The Fault of Memory

So something stunning happened this week. I shared a memory with my husband that he is a part of. He IS the memory really. Something he said. I told him where we were standing in which house and the month and year and, while I didn’t tell him this part, I also remember what I was wearing.

And he does not remember it.

At all.

He doesn’t have even something hovering at the end of a partially vague memory.

What the hell?

It actually wasn’t that big of deal, but it did make me wonder:

How many memories do I NOT have that are important to others? How many things have I forgotten or just not even retained from the outset and the other person can remember it down to the outfits?

(My husband didn’t need to apologize which is what this sounds like so I want to clear that up. It was something totally great that hit me in an old sensitive spot. A spot I have been working on.)

But I think this is related to me getting nicer (cough cough) and realizing how often we are innocent. Or, if not me, someone else. It is our personal experience, culture, idiosyncrasies that make us hold on to some memories more than others. So if the other person(s) doesn’t hang on to it- that is also just reflecting their individual makeup.  And it doesn’t mean one is right or wrong. It just is how it is and both can even be okay. Isn’t this kind of marvelous? Both can coexist.

I am perfectly happy with that memory now that I figured out why it hit me down to the hemline of the black and white striped slacks I was wearing. And my husband is perfectly happy not remembering it at all.
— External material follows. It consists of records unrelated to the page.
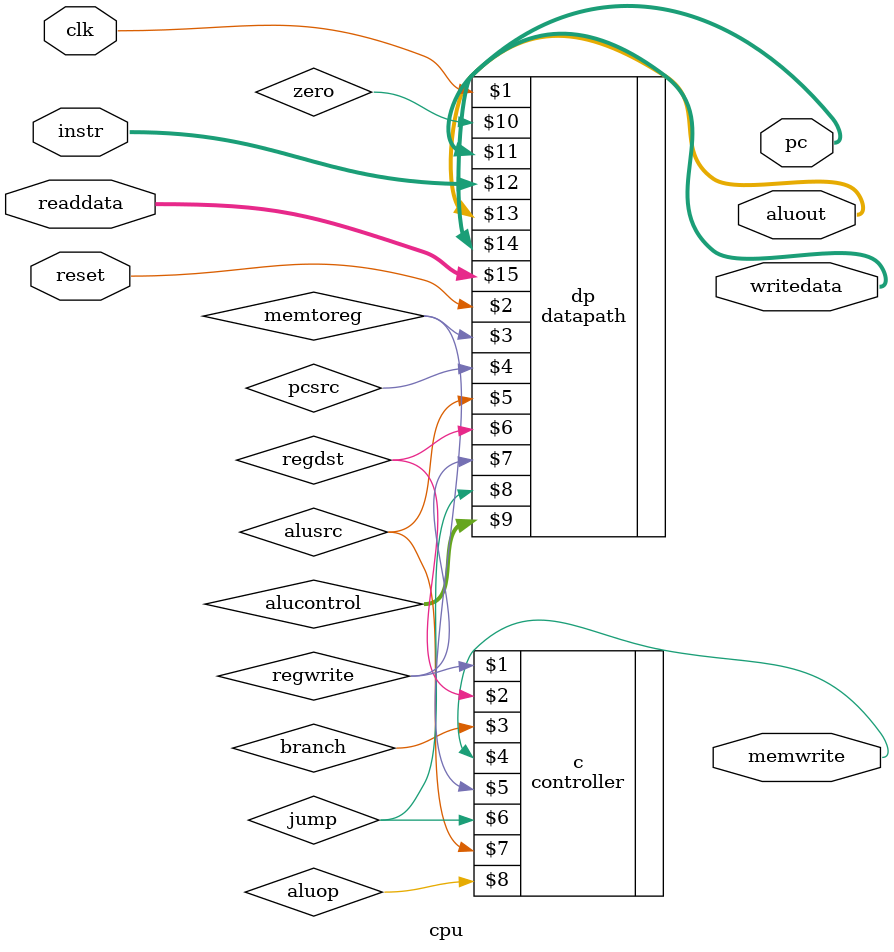
<source format=sv>
`ifndef CPU
`define CPU
`timescale 1ns/100ps
`include "../controller/controller.sv"
`include "../datapath/datapath.sv"

module cpu
    #(parameter n = 16)(
    //
    // ---------------- PORT DEFINITIONS ----------------
    //
    input  logic           clk, reset,
    output logic [(n-1):0] pc,
    input  logic [(n-1):0] instr,
    output logic           memwrite,
    output logic [(n-1):0] aluout, writedata,
    input  logic [(n-1):0] readdata
);

  wire        memtoreg, branch, pcsrc, zero, alusrc, regdst, regwrite, jump;
  wire [2:0]  alucontrol;
    //
    // ---------------- MODULE DESIGN IMPLEMENTATION ----------------
    //

    // cpu internal components
    logic       memtoreg, alusrc, regdst, regwrite, jump, pcsrc, zero;
    logic [2:0] alucontrol;
    
  controller c(regwrite, regdst, branch, memwrite, memtoreg, jump, alusrc, aluop);
  datapath dp(clk, reset, memtoreg, pcsrc,
              alusrc, regdst, regwrite, jump,
              alucontrol,
              zero, pc, instr,
              aluout, writedata, readdata);

endmodule

`endif // CPU
</source>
If you care to share, I’d love to hear about your memory and how it works (or doesn’t).

 

3 Comments

  1. Katherine Bolger Hyde

    Name an event from our childhood and Anne and I will remember it differently. Of course, there are also many things one of us remembers and the other one doesn’t. Remember that song from Gigi, “Ah, yes, I remember it well”?

  2. Susan Mitchell

    Darla and I were swapping memories being with our family at the beach in the summer — pleasure for me, nightmare for her. The difference had to do with age and height. To her, every wave was at best a nasty slap in the face. To me it was the best roller coaster ever — big warm Atlantic waves.